On a 2013 visit to Shawnee National Forest in southern Illinois, I came across this gem at a crossroads near the Pomona Natural Bridge. Finding the photos again, I was curious about what this building had been and when it closed for good.
It’s the Pomona General Store, and even the New York Times published an article about it.
At an Illinois Country Store, Nostalgia Sells Best
July 15, 1987
The store was built in 1876 when Pomona, about 15 miles southwest of Carbondale near the southern tip of Illinois, was a railroad town with more than 500 residents and a shipping point for produce.
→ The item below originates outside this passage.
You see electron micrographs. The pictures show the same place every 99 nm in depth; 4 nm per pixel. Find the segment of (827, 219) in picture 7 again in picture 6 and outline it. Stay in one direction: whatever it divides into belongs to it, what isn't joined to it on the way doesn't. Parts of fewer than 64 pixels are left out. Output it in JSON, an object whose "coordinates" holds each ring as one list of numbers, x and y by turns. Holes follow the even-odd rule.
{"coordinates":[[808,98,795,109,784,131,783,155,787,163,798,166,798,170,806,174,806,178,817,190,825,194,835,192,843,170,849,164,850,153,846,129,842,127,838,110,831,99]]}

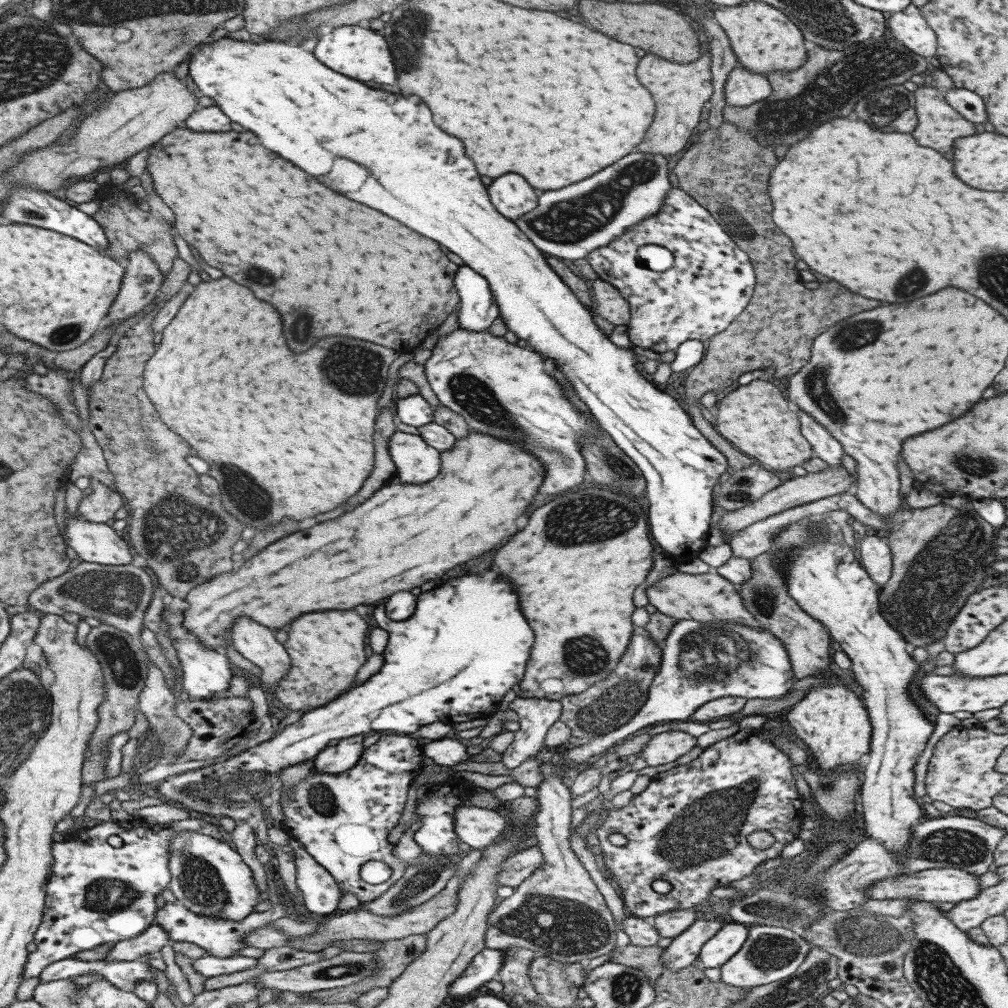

The original wooden store burned down in 1915. A rebuilt store burned in 1917, and a brick store was built the same year to replace it.
I dug around newspapers.com and found a little of the store’s most recent history starting with the 1970s, when media mentions picked up. Over the next couple of decades, the store changed hands a few times. It also attracted attention as a relic — an old-school general store in an era of big box stores. For years it seemed to be a center of Pomona community. Even after it closed, its location was used for community events like bake sales.
A few people have mentioned surprise the gas pump was in place (as of 2013) as they are “very collectible.” I found a photo from 2022 that shows the pump still there. Perhaps the Pomona community keeps a watchful eye on it.
The store must have closed between 2000 and 2002. Over the next decade or so, it deteriorated more than I would have expected. I’m reminded of what I saw of the TV series “Life After People,” which speculated how plants, wildlife, and other forces would eat away at the infrastructure and buildings humans have wrought after they were no longer maintained.
I imagine someday in Pomona the ivy will finally take over the store, and time will erase the memories.